Robin didn’t need the reproach. Not on top of everything else. Besides, it wasn’t like he didn’t remember the day.

“Why are you here, Oisin?” His own defeat resonated in his ears as he gave the man next to him a long suffering look. “Was exiling me not enough? Did you decide you needed to check on me to make sure I wasn’t too comfortable in my isolation?” His laugh was bitter and caused him to cough. “I can assure you that there’s no danger of that. I’m just as fucking miserable as when I left Nola.”

Just as lost. Just as full of sorrow.

Oisin remained silent as Robin took another swig of the whiskey. He still wasn’t warm, but with almost half of this bottle down his gullet, he could at least pretend he was warm now.

When he finished, Oisin said, “I’m not here to talk to yeh about why I banished yeh, Roe. And I’m not here to compound yer misery.”

“You sure about that? I was just about to find the end of it there, before you intervened.”

Oisin looked into the darkness, in the direction that the boys had scattered. Dark eyes glinted yellow as they reflected the light of the lamp overhead. Ears flicked, and the wolf licked his muzzle before the man sat back in thought.
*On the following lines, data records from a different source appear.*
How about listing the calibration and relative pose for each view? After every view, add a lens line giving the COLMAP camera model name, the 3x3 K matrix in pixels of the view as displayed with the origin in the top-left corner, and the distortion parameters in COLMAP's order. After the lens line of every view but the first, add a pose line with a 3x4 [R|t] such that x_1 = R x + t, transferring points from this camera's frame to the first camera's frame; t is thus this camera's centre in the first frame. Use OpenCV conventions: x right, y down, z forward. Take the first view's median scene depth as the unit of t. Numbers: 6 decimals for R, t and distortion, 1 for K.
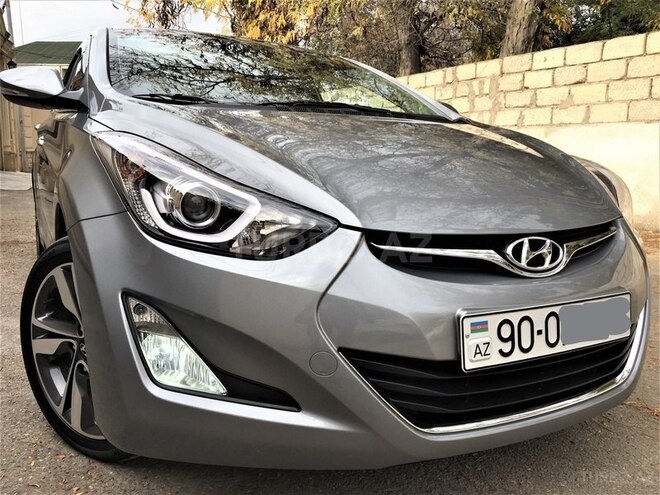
lens RADIAL K [[550.4, 0, 327.4], [0, 550.4, 248.5], [0, 0, 1]] dist [0.047189, -0.054616]
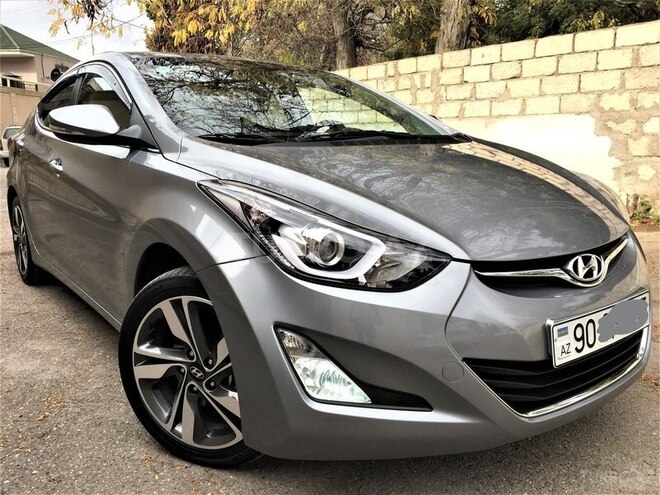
lens RADIAL K [[550.4, 0, 327.9], [0, 550.4, 247.3], [0, 0, 1]] dist [0.047189, -0.054616]
pose [[0.988846, -0.060545, 0.136077, -0.385292], [0.056453, 0.997835, 0.033734, -0.115464], [-0.137825, -0.025676, 0.990124, -0.177099]]
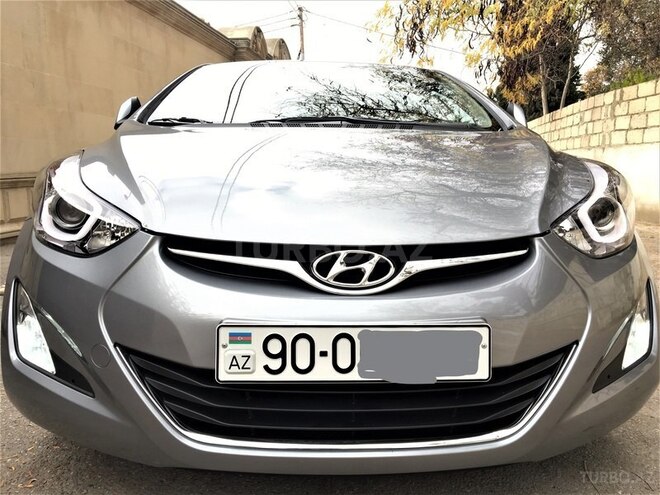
lens RADIAL K [[550.4, 0, 328.7], [0, 550.4, 253.1], [0, 0, 1]] dist [0.047189, -0.054616]
pose [[0.907082, 0.047089, -0.418311, 0.725993], [-0.058429, 0.998189, -0.014335, -0.000891], [0.416878, 0.037445, 0.908191, 0.168353]]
Whatever occupied his mind, however brief, Oisin didn’t share. But then, the man never did. If sixty-five years of dealing with the Irish tosser had taught Robin anything at all, it was that no one really knew what was going through the mind of Oisin Mactir. No one but Oisin. And sometimes not even him.
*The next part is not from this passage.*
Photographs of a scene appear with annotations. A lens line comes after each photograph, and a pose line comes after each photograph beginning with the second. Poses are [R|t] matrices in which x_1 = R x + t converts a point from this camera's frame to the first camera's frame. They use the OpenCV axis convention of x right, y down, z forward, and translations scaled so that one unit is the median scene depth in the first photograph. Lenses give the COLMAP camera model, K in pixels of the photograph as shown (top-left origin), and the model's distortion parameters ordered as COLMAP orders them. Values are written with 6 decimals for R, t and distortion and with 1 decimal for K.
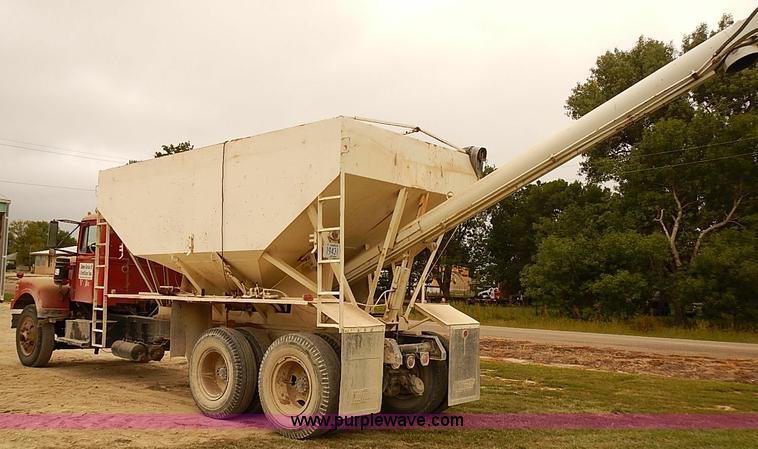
lens RADIAL K [[770.8, 0, 379.0], [0, 770.8, 224.5], [0, 0, 1]] dist [0.007244, 0.002762]
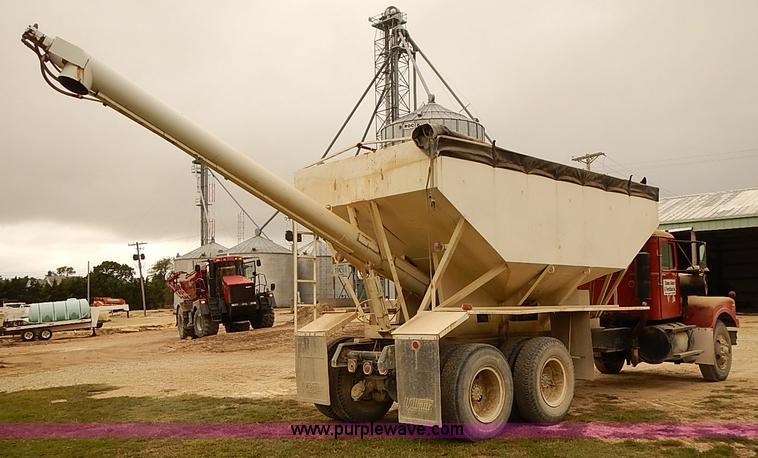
lens RADIAL K [[678.2, 0, 379.0], [0, 678.2, 229.0], [0, 0, 1]] dist [-0.006349, -0.000185]
pose [[-0.151997, -0.130297, -0.979755, 0.941857], [0.105658, 0.983450, -0.147180, 0.127983], [0.982717, -0.125890, -0.135714, 1.145119]]
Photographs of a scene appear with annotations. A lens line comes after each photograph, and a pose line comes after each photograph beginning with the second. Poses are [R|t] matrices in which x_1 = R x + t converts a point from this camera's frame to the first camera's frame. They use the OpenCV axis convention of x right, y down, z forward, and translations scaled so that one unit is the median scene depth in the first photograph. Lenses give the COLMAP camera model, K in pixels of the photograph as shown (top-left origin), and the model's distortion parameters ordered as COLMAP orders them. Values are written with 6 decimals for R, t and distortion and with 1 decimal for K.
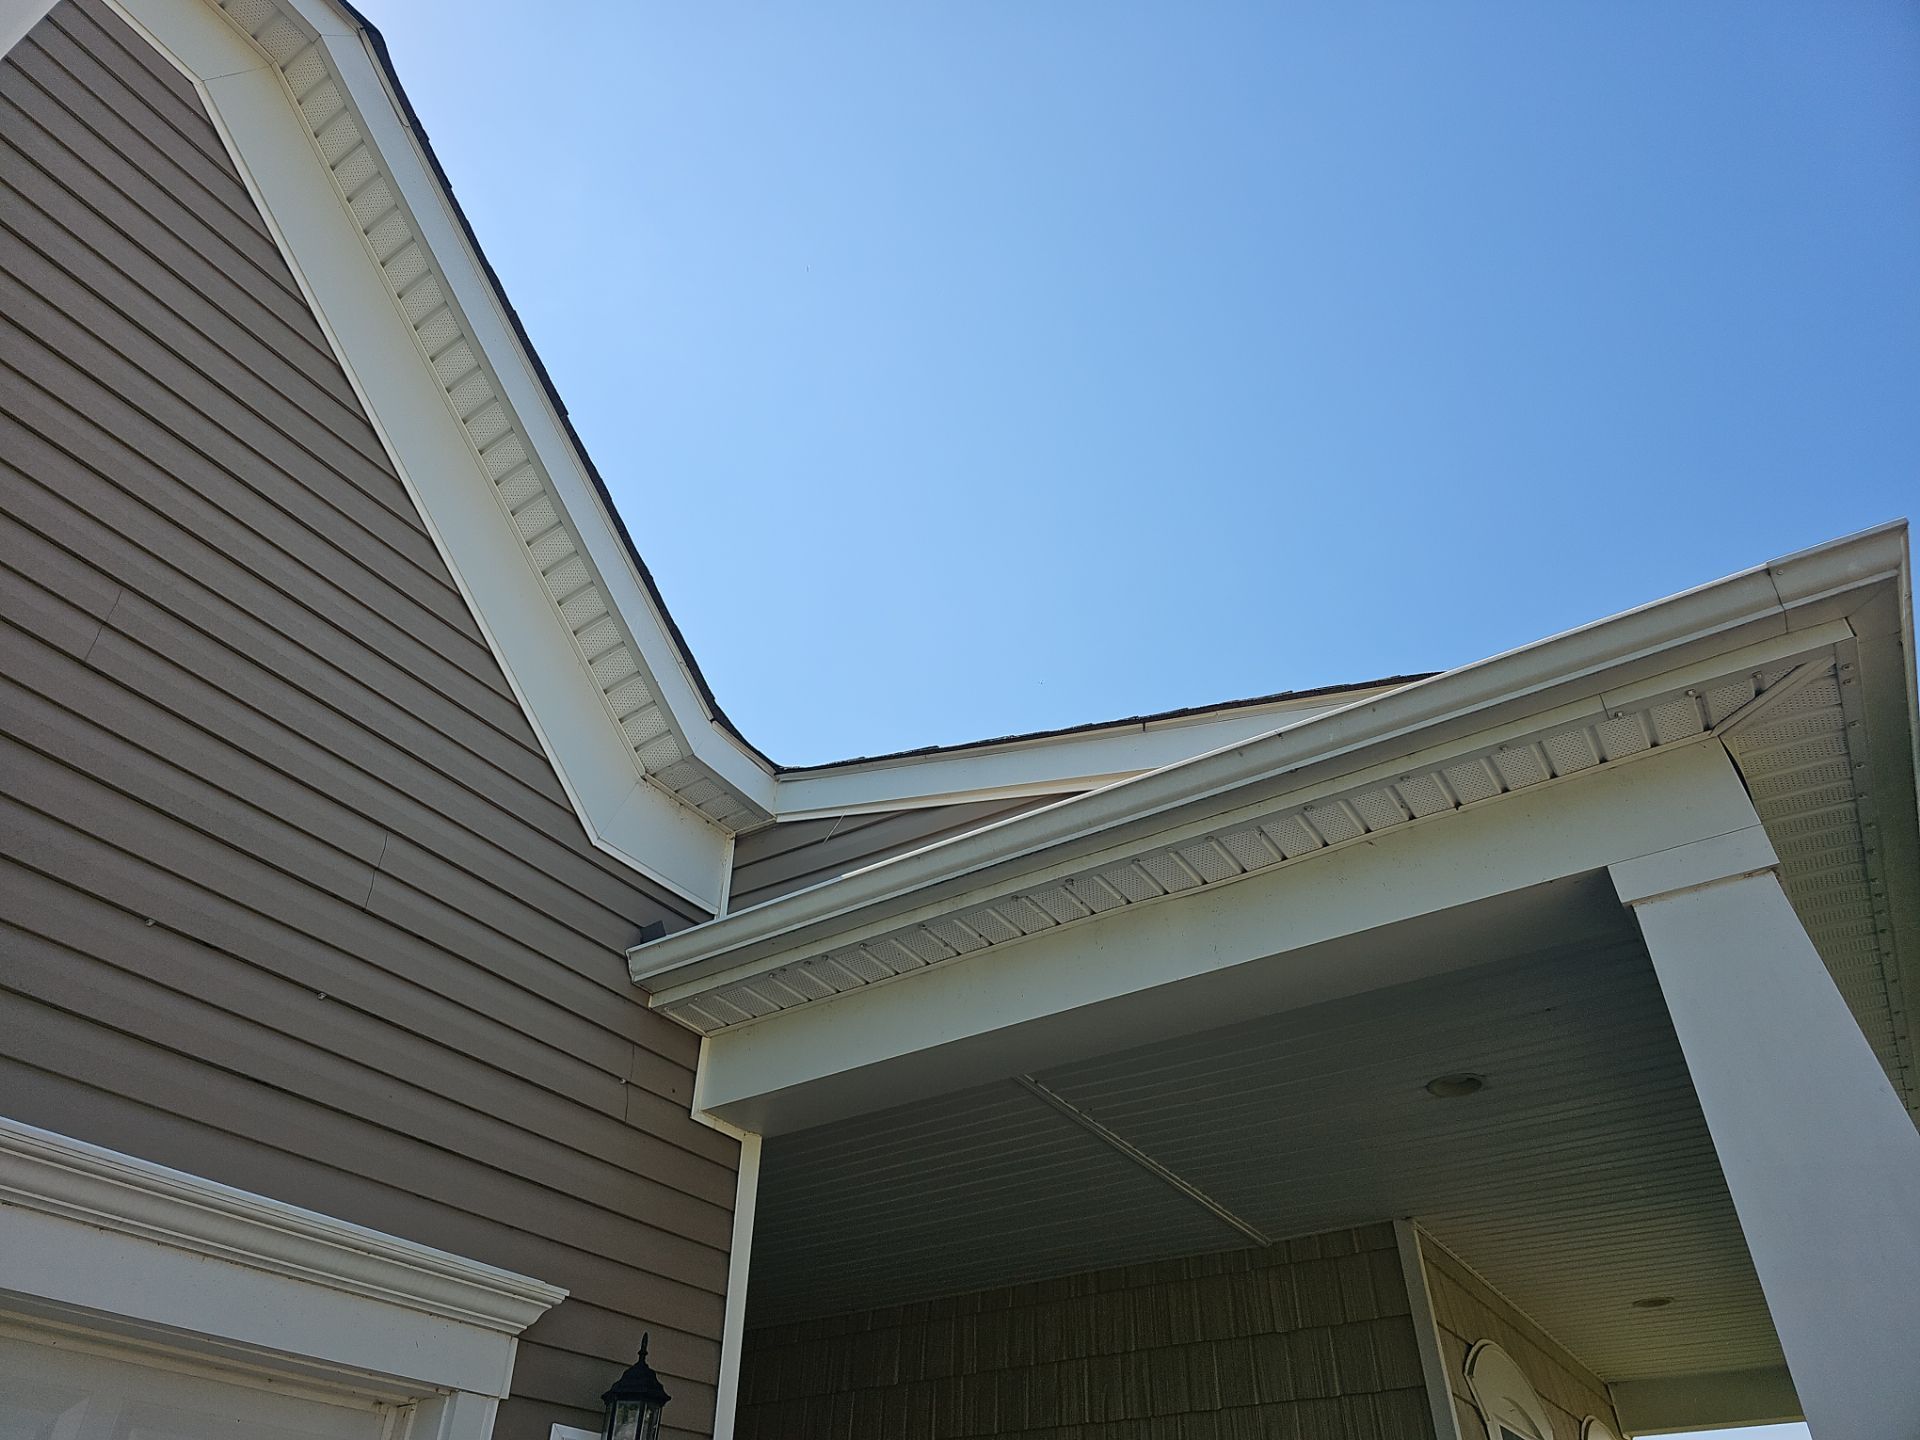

The Irishman turned back, his gaze landing on Robin with a canine grin. “Yeah, I’m sure it was. And I’ll be happy to let yeh get back to it, if yer desperate. But I think you’ll want to hear me out before I do.”

“I’m listening, Oisin.” He had no choice. He was too cold and too tired to move again. Still, he closed his eyes and listened to the sound of the other wolf’s breathing, and pretended that he didn’t mind the man sitting there.
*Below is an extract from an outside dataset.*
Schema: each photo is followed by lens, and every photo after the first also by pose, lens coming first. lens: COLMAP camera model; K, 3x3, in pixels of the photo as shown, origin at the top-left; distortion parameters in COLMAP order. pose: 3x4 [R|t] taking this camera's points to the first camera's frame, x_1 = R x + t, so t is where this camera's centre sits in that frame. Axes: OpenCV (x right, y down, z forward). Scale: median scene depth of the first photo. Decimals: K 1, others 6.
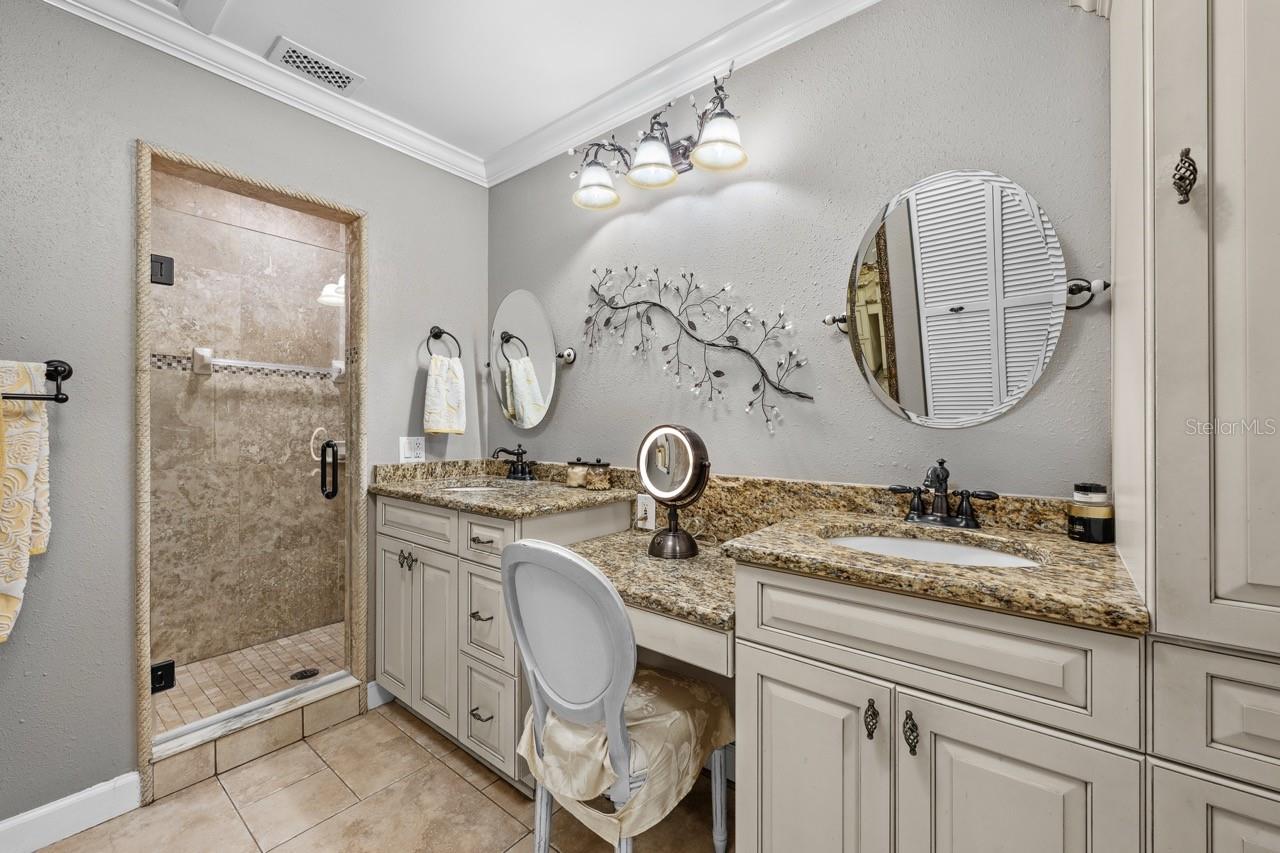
lens RADIAL K [[508.8, 0, 638.4], [0, 508.8, 427.1], [0, 0, 1]] dist [-0.001605, 0.000597]
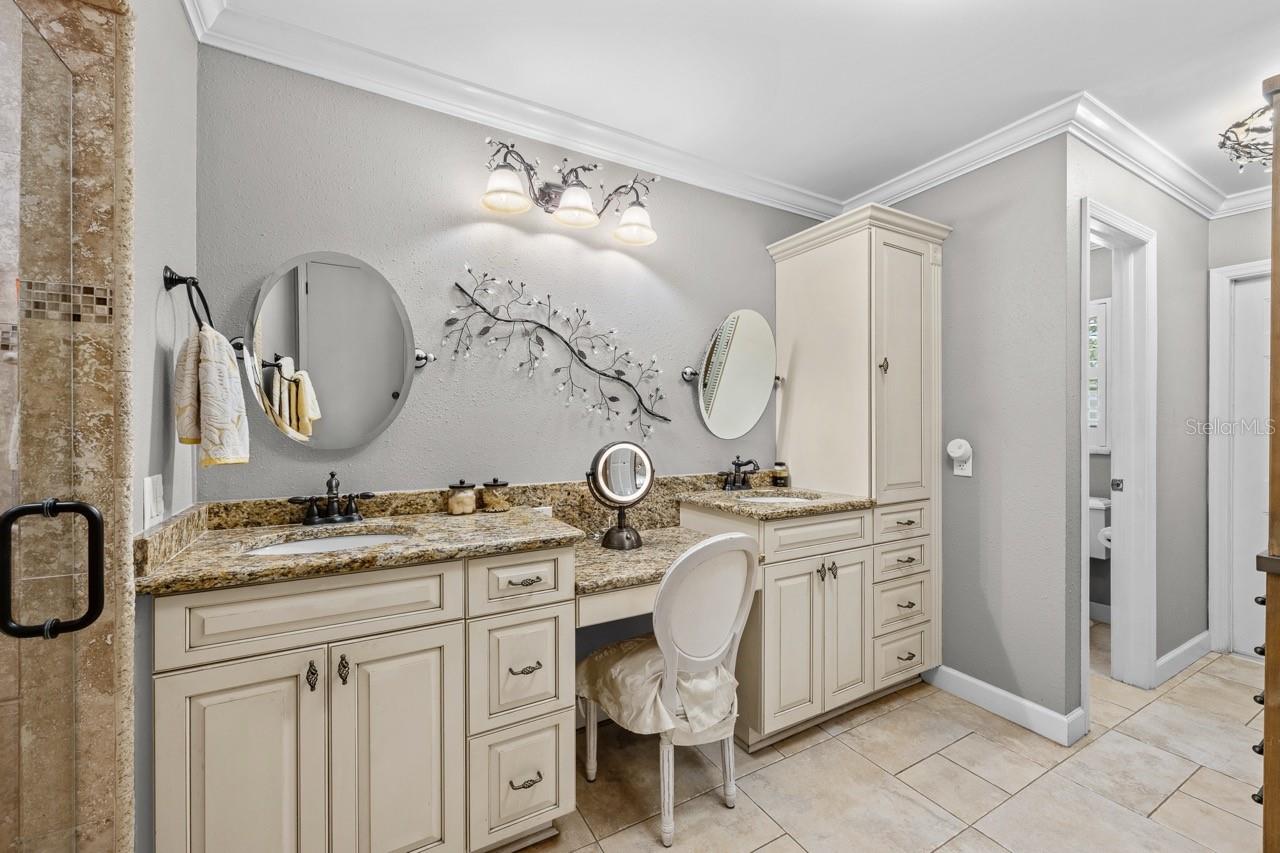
lens RADIAL K [[508.8, 0, 631.6], [0, 508.8, 425.3], [0, 0, 1]] dist [-0.001605, 0.000597]
pose [[0.375491, 0.001887, 0.926824, -0.980666], [0.008583, 0.999948, -0.005513, -0.031665], [-0.926786, 0.010025, 0.375455, 0.483947]]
“I’m gonna give you an opportunity that I’ve never given anyone before, laddie,” Oisin nudged him once to make sure he was paying attention. “I’m gonna let you back in.”

Robin opened one eye and said nothing as Oisin stood and brushed snow from clean cut brown trousers. He said nothing as the other wolf offered him a hand.

“You’re lifting my banishment?” He tried to keep the hope out of his voice. To replace it with suspicion and anger. But all he wanted was to have the stability of the Grounds and the network of wolves to acknowledge that he existed again. He wanted to feel safe, to know that he was among his own kind, and that there would be a place for him that wasn’t against a wall in a snowbank next to an old trash can in Central Park. “After thirteen years of being out in the cold? You’re letting me back in.”

“Aye.” A hand had never looked so much like a snake.

“And what’s the catch?”

Oisin chuckled and tapped his nose with one finger of the opposite hand. “That is a conversation for when you’re fed, showered, dressed, and warm. Don’t you think?”

So there was a catch.

Robin looked at the hand still outstretched, and he asked himself how much he wanted to walk into the unknown.

He asked himself whether that unknown was worth risking the certainty of his own death.

I’m sorry, Seanna. I won’t be home tonight after all. Best to tuck the girl into bed. To promise I’ll see her another day…

He gripped the hand and let it haul him up. “I assume you’re buying.”

Oisin chuckled. “Aye, lad. I’m buyin’.”